**Work request:** Copy out every line below that contains the string "xaatre".

━━━━━ Input data

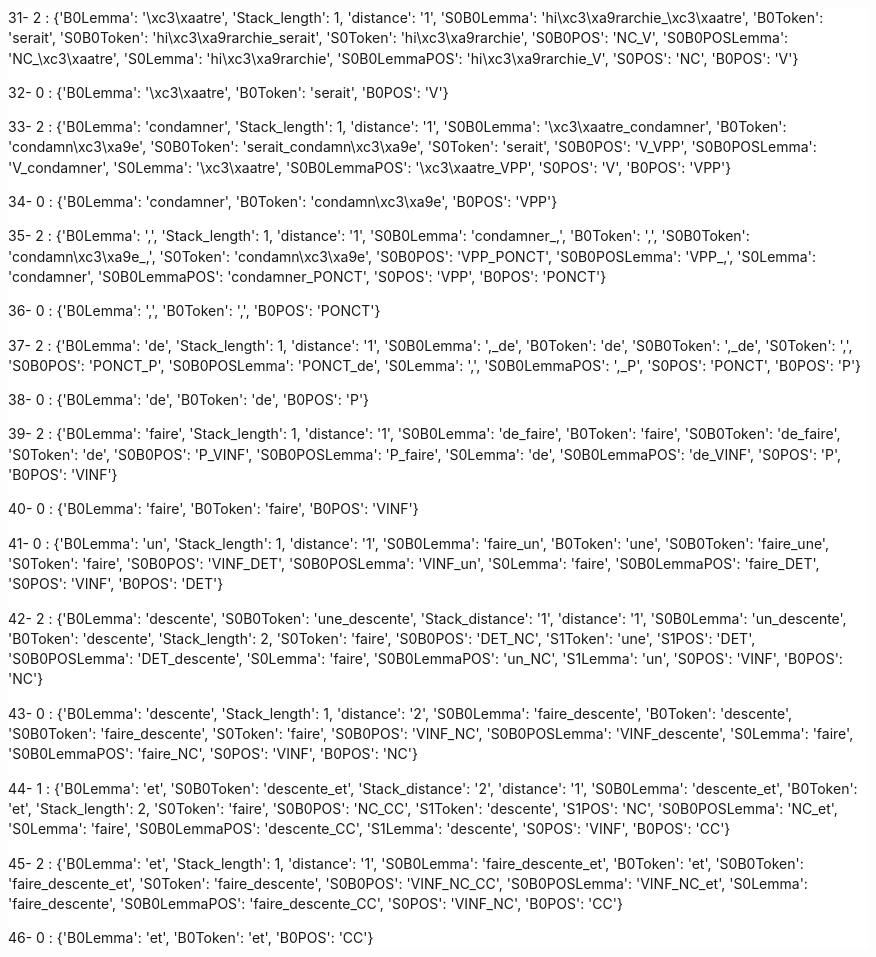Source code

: 31- 2 : {'B0Lemma': '\xc3\xaatre', 'Stack_length': 1, 'distance': '1', 'S0B0Lemma': 'hi\xc3\xa9rarchie_\xc3\xaatre', 'B0Token': 'serait', 'S0B0Token': 'hi\xc3\xa9rarchie_serait', 'S0Token': 'hi\xc3\xa9rarchie', 'S0B0POS': 'NC_V', 'S0B0POSLemma': 'NC_\xc3\xaatre', 'S0Lemma': 'hi\xc3\xa9rarchie', 'S0B0LemmaPOS': 'hi\xc3\xa9rarchie_V', 'S0POS': 'NC', 'B0POS': 'V'}

32- 0 : {'B0Lemma': '\xc3\xaatre', 'B0Token': 'serait', 'B0POS': 'V'}

33- 2 : {'B0Lemma': 'condamner', 'Stack_length': 1, 'distance': '1', 'S0B0Lemma': '\xc3\xaatre_condamner', 'B0Token': 'condamn\xc3\xa9e', 'S0B0Token': 'serait_condamn\xc3\xa9e', 'S0Token': 'serait', 'S0B0POS': 'V_VPP', 'S0B0POSLemma': 'V_condamner', 'S0Lemma': '\xc3\xaatre', 'S0B0LemmaPOS': '\xc3\xaatre_VPP', 'S0POS': 'V', 'B0POS': 'VPP'}

34- 0 : {'B0Lemma': 'condamner', 'B0Token': 'condamn\xc3\xa9e', 'B0POS': 'VPP'}

35- 2 : {'B0Lemma': ',', 'Stack_length': 1, 'distance': '1', 'S0B0Lemma': 'condamner_,', 'B0Token': ',', 'S0B0Token': 'condamn\xc3\xa9e_,', 'S0Token': 'condamn\xc3\xa9e', 'S0B0POS': 'VPP_PONCT', 'S0B0POSLemma': 'VPP_,', 'S0Lemma': 'condamner', 'S0B0LemmaPOS': 'condamner_PONCT', 'S0POS': 'VPP', 'B0POS': 'PONCT'}

36- 0 : {'B0Lemma': ',', 'B0Token': ',', 'B0POS': 'PONCT'}

37- 2 : {'B0Lemma': 'de', 'Stack_length': 1, 'distance': '1', 'S0B0Lemma': ',_de', 'B0Token': 'de', 'S0B0Token': ',_de', 'S0Token': ',', 'S0B0POS': 'PONCT_P', 'S0B0POSLemma': 'PONCT_de', 'S0Lemma': ',', 'S0B0LemmaPOS': ',_P', 'S0POS': 'PONCT', 'B0POS': 'P'}

38- 0 : {'B0Lemma': 'de', 'B0Token': 'de', 'B0POS': 'P'}

39- 2 : {'B0Lemma': 'faire', 'Stack_length': 1, 'distance': '1', 'S0B0Lemma': 'de_faire', 'B0Token': 'faire', 'S0B0Token': 'de_faire', 'S0Token': 'de', 'S0B0POS': 'P_VINF', 'S0B0POSLemma': 'P_faire', 'S0Lemma': 'de', 'S0B0LemmaPOS': 'de_VINF', 'S0POS': 'P', 'B0POS': 'VINF'}

40- 0 : {'B0Lemma': 'faire', 'B0Token': 'faire', 'B0POS': 'VINF'}

41- 0 : {'B0Lemma': 'un', 'Stack_length': 1, 'distance': '1', 'S0B0Lemma': 'faire_un', 'B0Token': 'une', 'S0B0Token': 'faire_une', 'S0Token': 'faire', 'S0B0POS': 'VINF_DET', 'S0B0POSLemma': 'VINF_un', 'S0Lemma': 'faire', 'S0B0LemmaPOS': 'faire_DET', 'S0POS': 'VINF', 'B0POS': 'DET'}

42- 2 : {'B0Lemma': 'descente', 'S0B0Token': 'une_descente', 'Stack_distance': '1', 'distance': '1', 'S0B0Lemma': 'un_descente', 'B0Token': 'descente', 'Stack_length': 2, 'S0Token': 'faire', 'S0B0POS': 'DET_NC', 'S1Token': 'une', 'S1POS': 'DET', 'S0B0POSLemma': 'DET_descente', 'S0Lemma': 'faire', 'S0B0LemmaPOS': 'un_NC', 'S1Lemma': 'un', 'S0POS': 'VINF', 'B0POS': 'NC'}

43- 0 : {'B0Lemma': 'descente', 'Stack_length': 1, 'distance': '2', 'S0B0Lemma': 'faire_descente', 'B0Token': 'descente', 'S0B0Token': 'faire_descente', 'S0Token': 'faire', 'S0B0POS': 'VINF_NC', 'S0B0POSLemma': 'VINF_descente', 'S0Lemma': 'faire', 'S0B0LemmaPOS': 'faire_NC', 'S0POS': 'VINF', 'B0POS': 'NC'}

44- 1 : {'B0Lemma': 'et', 'S0B0Token': 'descente_et', 'Stack_distance': '2', 'distance': '1', 'S0B0Lemma': 'descente_et', 'B0Token': 'et', 'Stack_length': 2, 'S0Token': 'faire', 'S0B0POS': 'NC_CC', 'S1Token': 'descente', 'S1POS': 'NC', 'S0B0POSLemma': 'NC_et', 'S0Lemma': 'faire', 'S0B0LemmaPOS': 'descente_CC', 'S1Lemma': 'descente', 'S0POS': 'VINF', 'B0POS': 'CC'}

45- 2 : {'B0Lemma': 'et', 'Stack_length': 1, 'distance': '1', 'S0B0Lemma': 'faire_descente_et', 'B0Token': 'et', 'S0B0Token': 'faire_descente_et', 'S0Token': 'faire_descente', 'S0B0POS': 'VINF_NC_CC', 'S0B0POSLemma': 'VINF_NC_et', 'S0Lemma': 'faire_descente', 'S0B0LemmaPOS': 'faire_descente_CC', 'S0POS': 'VINF_NC', 'B0POS': 'CC'}

46- 0 : {'B0Lemma': 'et', 'B0Token': 'et', 'B0POS': 'CC'}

━━━━━━━━━━

**Answer section:**
: 31- 2 : {'B0Lemma': '\xc3\xaatre', 'Stack_length': 1, 'distance': '1', 'S0B0Lemma': 'hi\xc3\xa9rarchie_\xc3\xaatre', 'B0Token': 'serait', 'S0B0Token': 'hi\xc3\xa9rarchie_serait', 'S0Token': 'hi\xc3\xa9rarchie', 'S0B0POS': 'NC_V', 'S0B0POSLemma': 'NC_\xc3\xaatre', 'S0Lemma': 'hi\xc3\xa9rarchie', 'S0B0LemmaPOS': 'hi\xc3\xa9rarchie_V', 'S0POS': 'NC', 'B0POS': 'V'}
32- 0 : {'B0Lemma': '\xc3\xaatre', 'B0Token': 'serait', 'B0POS': 'V'}
33- 2 : {'B0Lemma': 'condamner', 'Stack_length': 1, 'distance': '1', 'S0B0Lemma': '\xc3\xaatre_condamner', 'B0Token': 'condamn\xc3\xa9e', 'S0B0Token': 'serait_condamn\xc3\xa9e', 'S0Token': 'serait', 'S0B0POS': 'V_VPP', 'S0B0POSLemma': 'V_condamner', 'S0Lemma': '\xc3\xaatre', 'S0B0LemmaPOS': '\xc3\xaatre_VPP', 'S0POS': 'V', 'B0POS': 'VPP'}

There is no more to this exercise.